Ein besonderes Kennzeichen Fontanescher Erzählkunst sind seine eindrucksvollen Frauengestalten. Sie werden zum Opfer wie Effi in »Effi Briest«, sie sind klug und entschieden wie Lene in »Irrungen, Wirrungen«. Die Ethik dieser Frauen heißt »Herzensbildung«. Dazu Fontane: »Wenn es einen Menschen gibt, der für Frauen schwärmt und sie beinah doppelt liebt, dann bin ich es.« (1894)

Nachklang

Über diesen großen Erzähler schreibt Thomas Mann, ein großer Erzähler des 20. Jahrhunderts: »Unendliche Liebe, unendliche Sympathie und Dankbarkeit, ein Gefühl tiefer Verwandtschaft, ein unmittelbares und instinktmäßiges Entzücken, eine unmittelbare Erheiterung, Erwärmung, Befriedigung bei jedem Vers, jeder Briefzeile, jedem Dialogfetzchen von ihm – das ist mein Verhältnis zu Theodor Fontane.« (1910)

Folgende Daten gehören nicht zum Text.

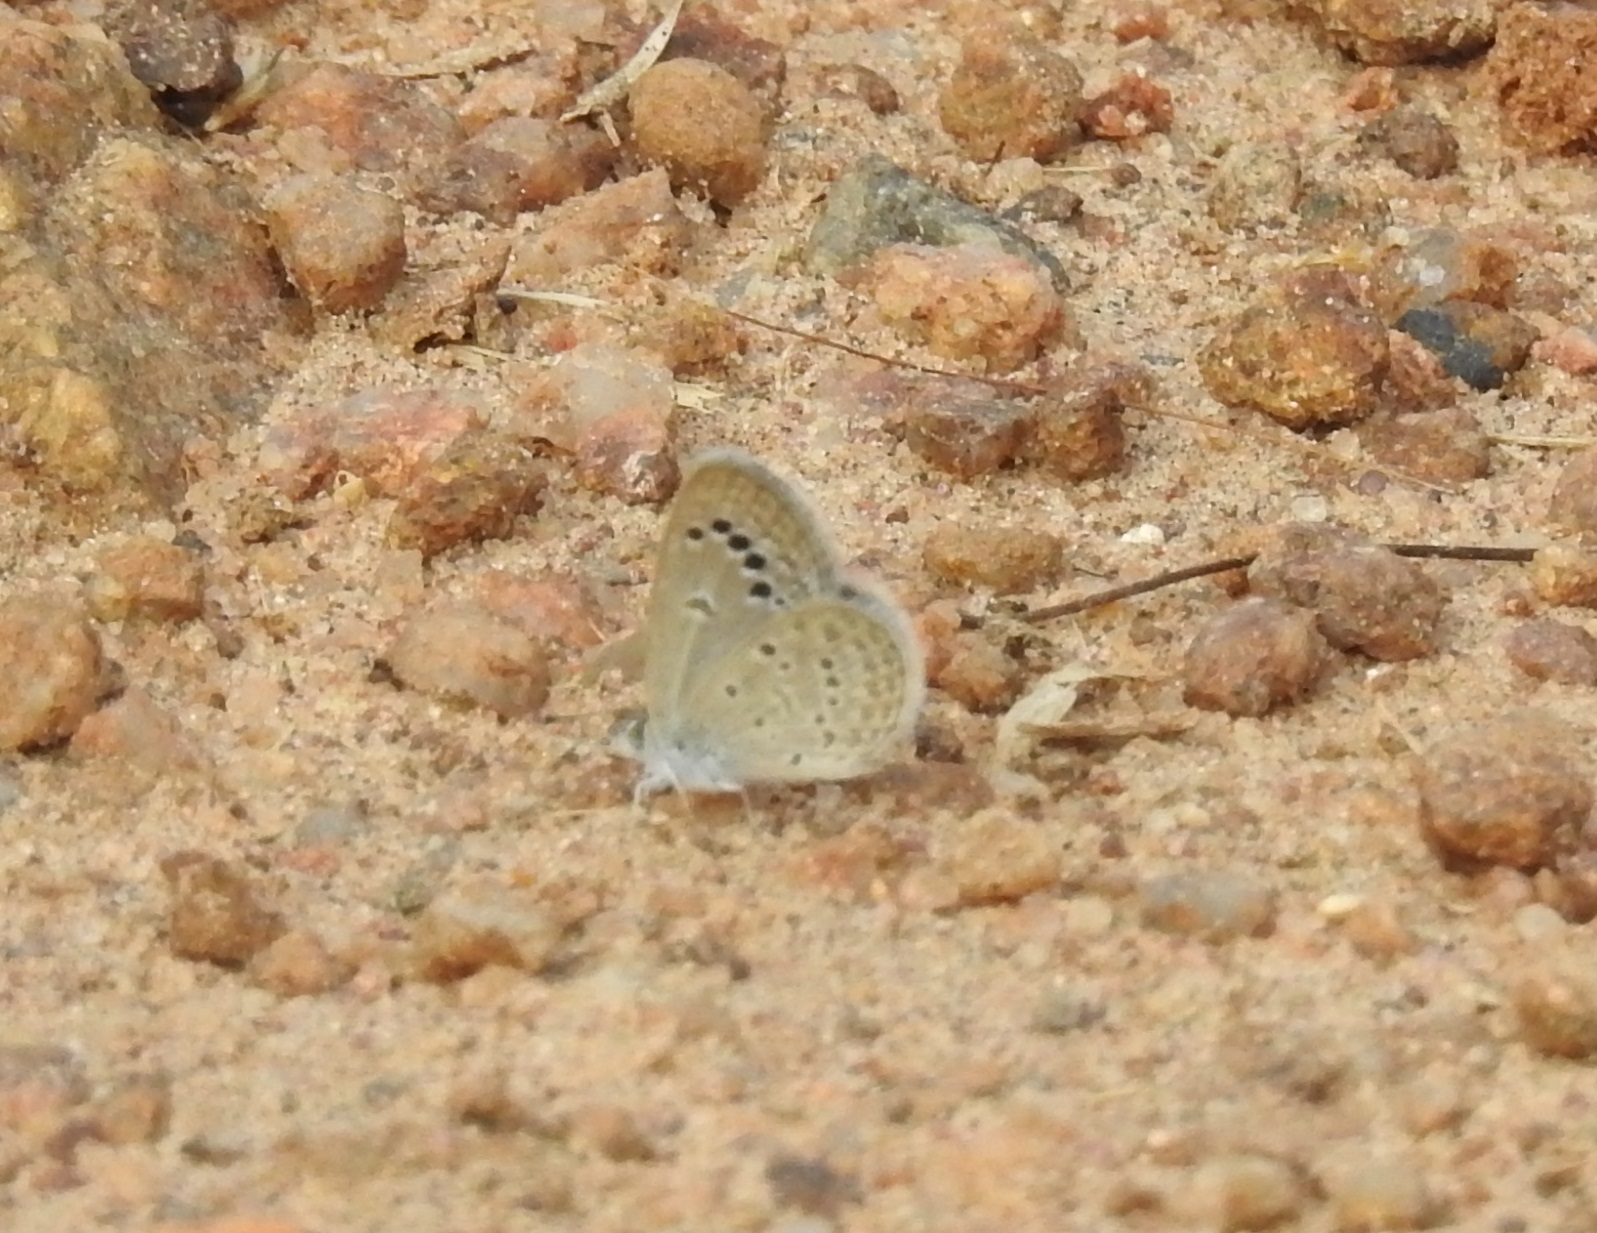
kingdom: Animalia
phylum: Arthropoda
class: Insecta
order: Lepidoptera
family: Lycaenidae
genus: Zizina
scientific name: Zizina otis
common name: Lesser grass blue
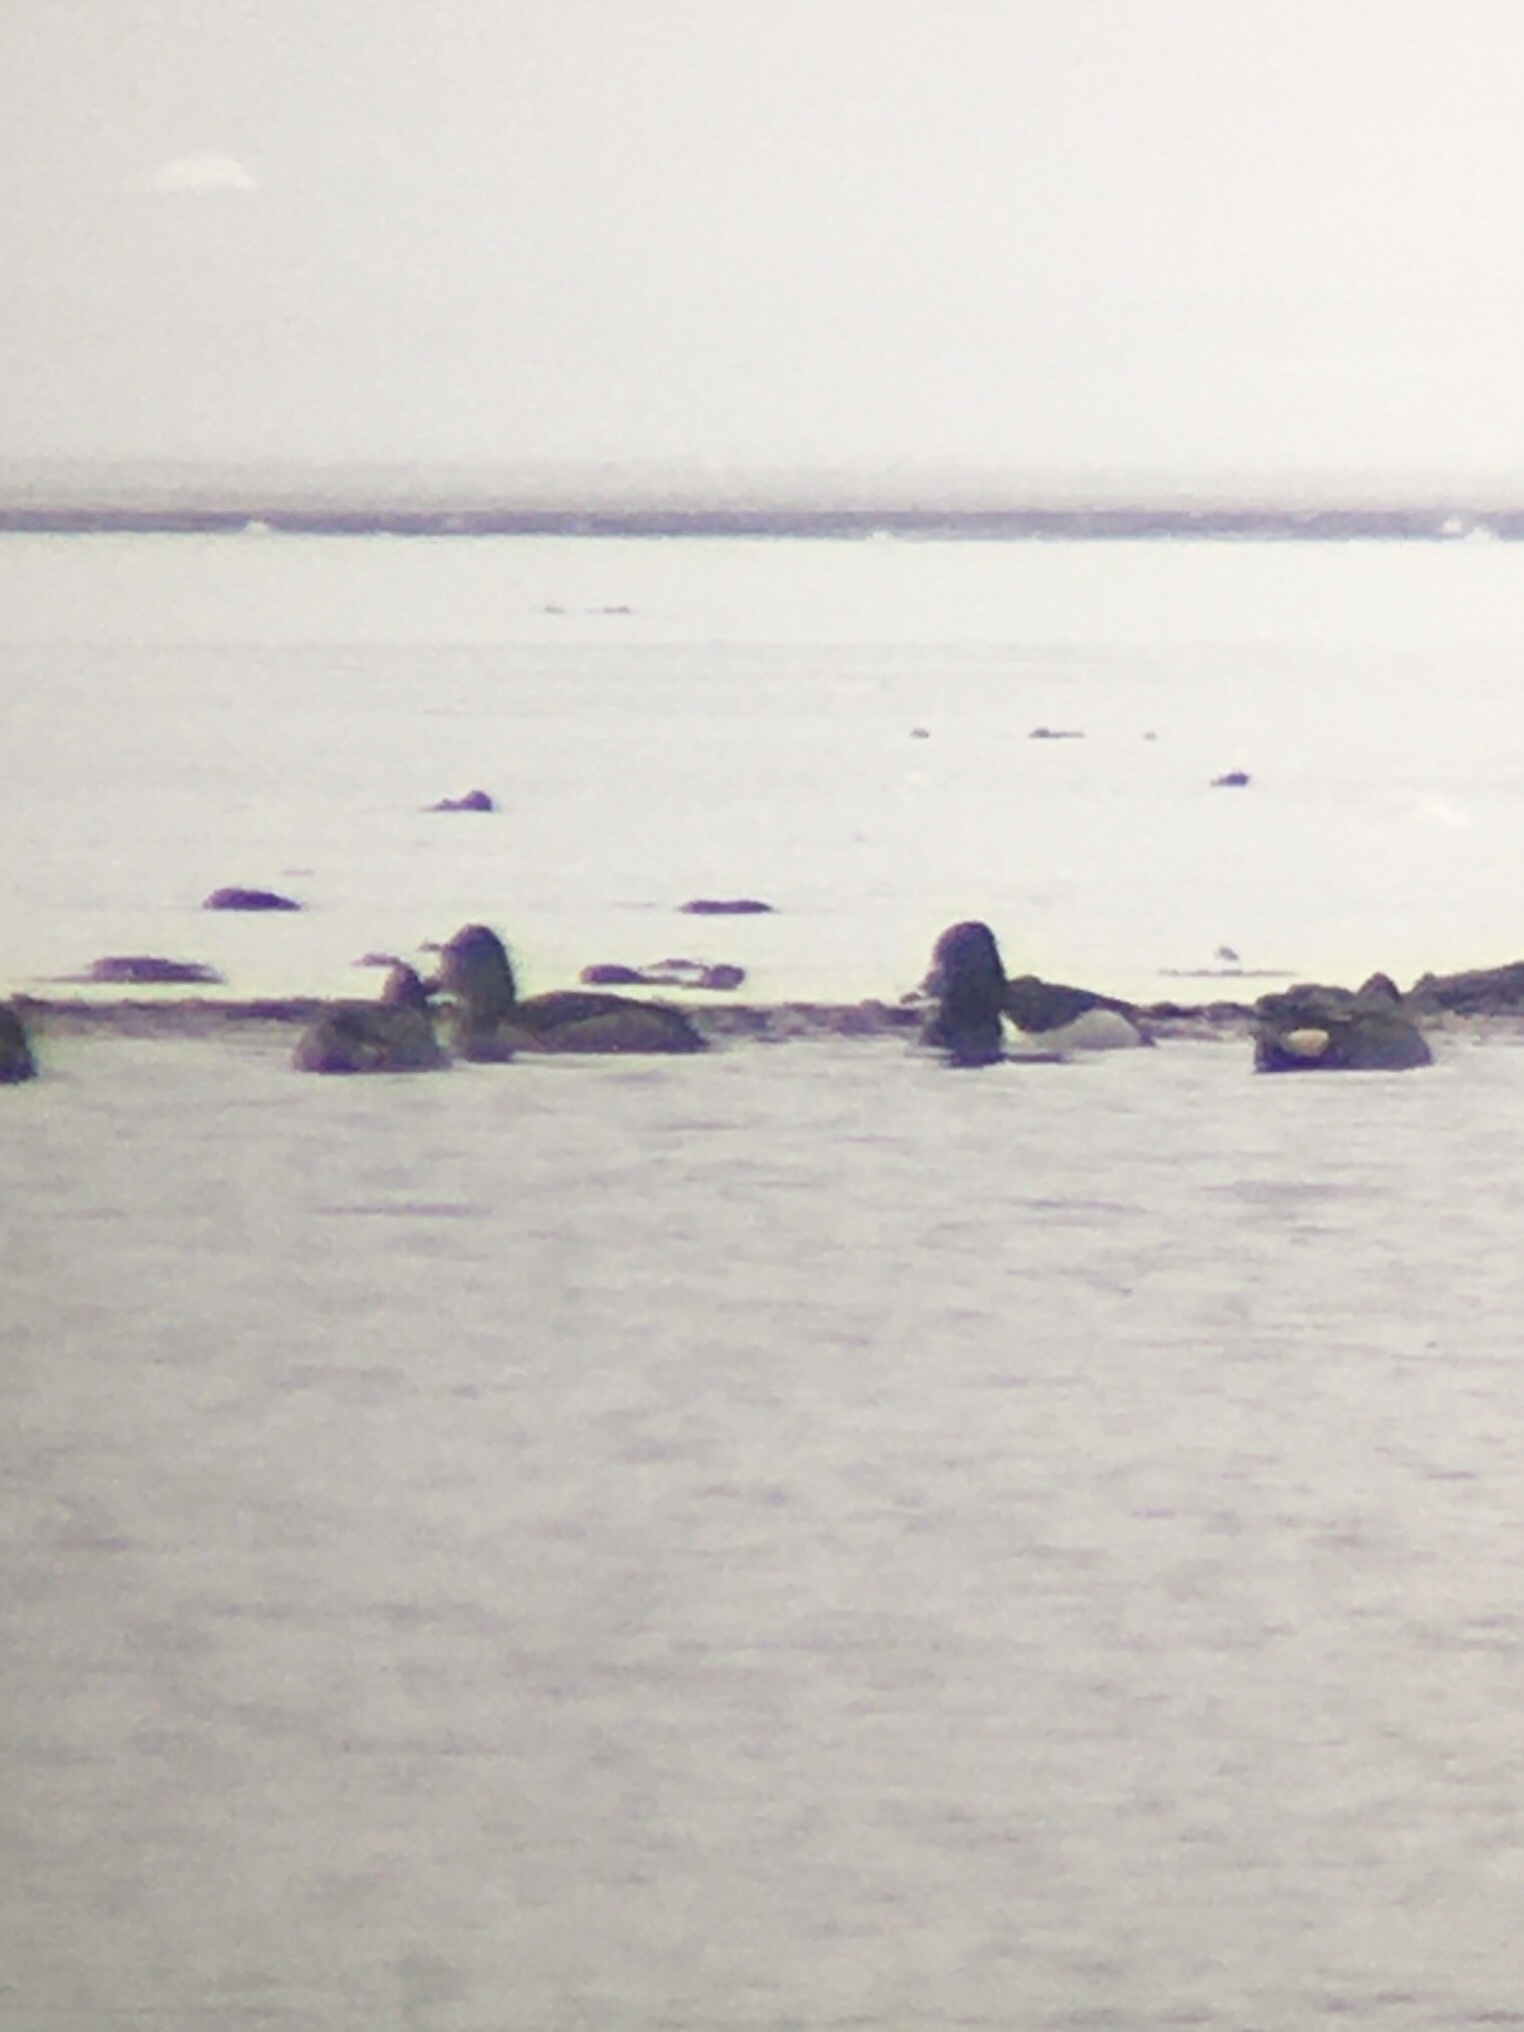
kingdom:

Theodor Fontane starb im achtzigsten Lebensjahr. In seiner Alterslyrik schreibt er im Blick auf den »Ausgang«:

 

Immer enger, leise, leise

ziehen sich die Lebenskreise,

schwindet hin, was prahlt und prunkt,

schwindet Hoffen, Hassen, Lieben,

und ist nichts in Sicht geblieben

als ein letzter dunkler Punkt.

 

Fontane war von Mutter- und Vaterseite her hugenottischer Herkunft. Beigesetzt wurde er auf dem Friedhof der Französisch-Reformierten Gemeinde in Berlin. Ein Dichter von Weltrang. (GEA)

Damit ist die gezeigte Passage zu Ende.